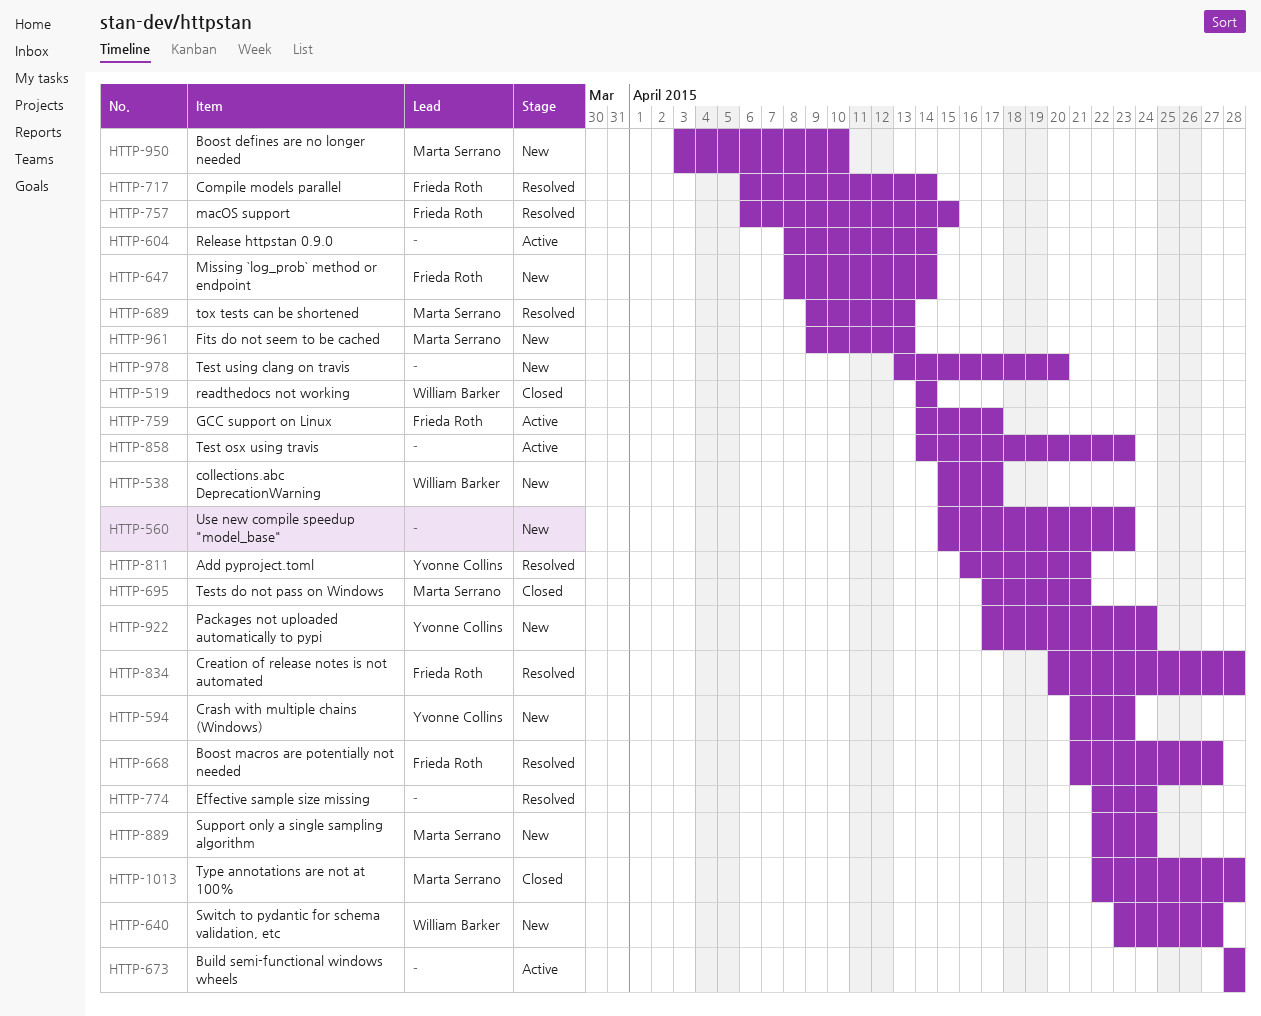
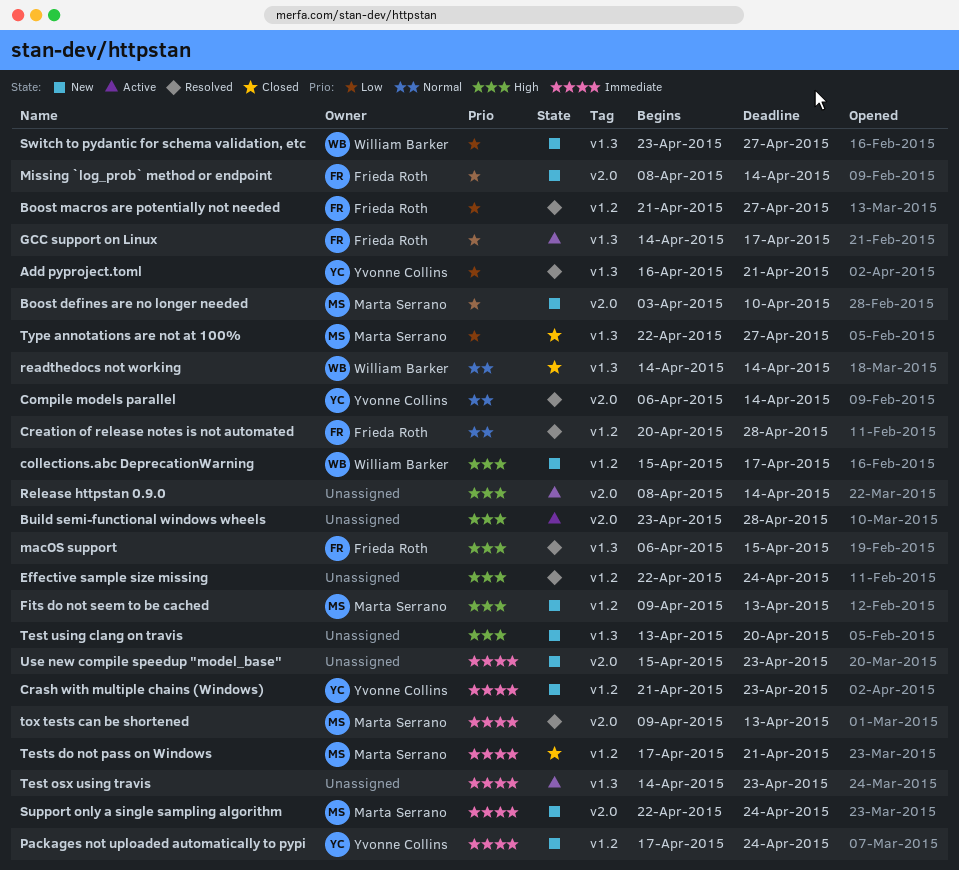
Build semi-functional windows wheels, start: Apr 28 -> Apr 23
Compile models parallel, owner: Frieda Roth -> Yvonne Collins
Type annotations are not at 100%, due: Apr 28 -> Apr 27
· · ·
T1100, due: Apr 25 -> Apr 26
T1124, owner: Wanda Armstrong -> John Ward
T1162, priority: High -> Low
· · ·
Exercise: Would you copy out exactly the lines above that start at the one containing "T1124, owner: Wanda Armstrong -> John Ward" and end at the one containing "T1162, priority: High -> Low", inclusive?

Written solution:
T1124, owner: Wanda Armstrong -> John Ward
T1162, priority: High -> Low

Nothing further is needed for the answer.